I've never understood why it does that. If you have a mutable object
that is updated, then the rebinding makes no sense whatsoever.
The problem is that it's not just confusing, I think I have a
reasonable expectation that if it fails, it fails atomically.

John Roth

 

[Alex Martelli]

I've never understood why it does that.
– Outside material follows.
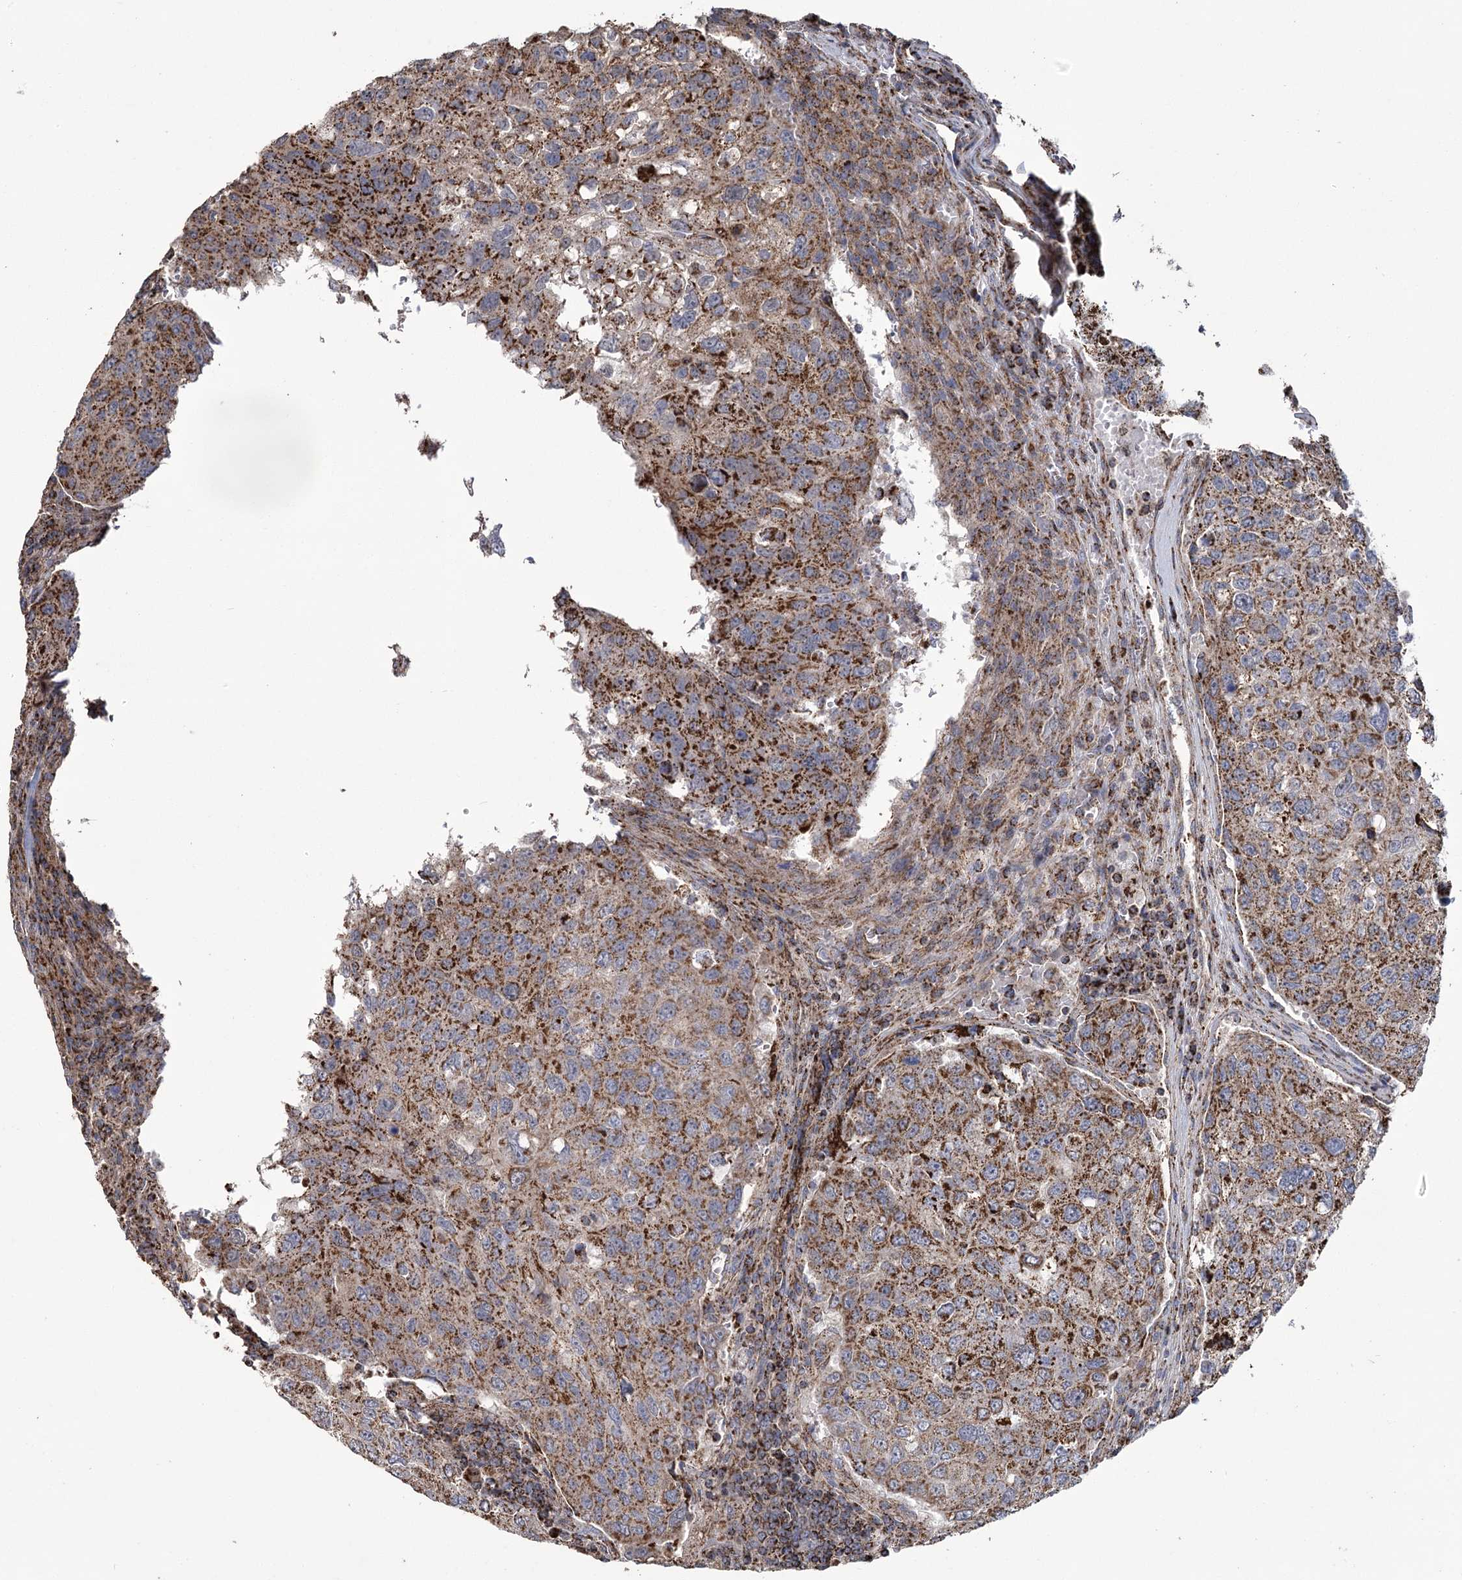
{"staining": {"intensity": "strong", "quantity": "25%-75%", "location": "cytoplasmic/membranous"}, "tissue": "urothelial cancer", "cell_type": "Tumor cells", "image_type": "cancer", "snomed": [{"axis": "morphology", "description": "Urothelial carcinoma, High grade"}, {"axis": "topography", "description": "Lymph node"}, {"axis": "topography", "description": "Urinary bladder"}], "caption": "Strong cytoplasmic/membranous protein expression is present in about 25%-75% of tumor cells in high-grade urothelial carcinoma. (IHC, brightfield microscopy, high magnification).", "gene": "RANBP3L", "patient": {"sex": "male", "age": 51}}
If you have a mutable object
that is updated, then the rebinding makes no sense whatsoever.

I guess the point is that:

T = (X,)
T[0] += Y

*MUST* fail, whatever X's type; having it fail when (e.g.) type(X) is
str and succeed when type(X) is list would be strange...

The problem is that it's not just confusing, I think I have a
reasonable expectation that if it fails, it fails atomically.

I guess the problem here is that we can't be sure that the semantics of,
say,
T[x] = T[x]
are to either fail or be a no-operation, and in the latter case future
assignments to T[x] won't fail. That depends on type(T)... and I don't
see other ways to ensure 'atomicity' -- we can't afford to deepcopy X
before calling X.__iadd__, after all, just to try and ensure we can
"undo" the effect of the latter.

If you disagree with the details of T[x] += y chosen semantics (and I
can well see why one might), I think you should get together with others
who agree with you and put together a PEP in time for Python 3000, which
will probably be the one and only chance to introduce incompatible
changes in this matter (like in others). While I can sympathize with
your qualms, I think that preparing a PEP to specify precisely what
should happen in such cases will help you see why the current semantics
were chosen. Similarly for someobj.anattr += whatever and so on, of
course. Python 3000 is years away, so it's not an urgent matter, but
without such a PEP I think I can predict these details won't change.


Alex

 

[Q852913745]

Thanks for the information, it's beginning to make sense to me.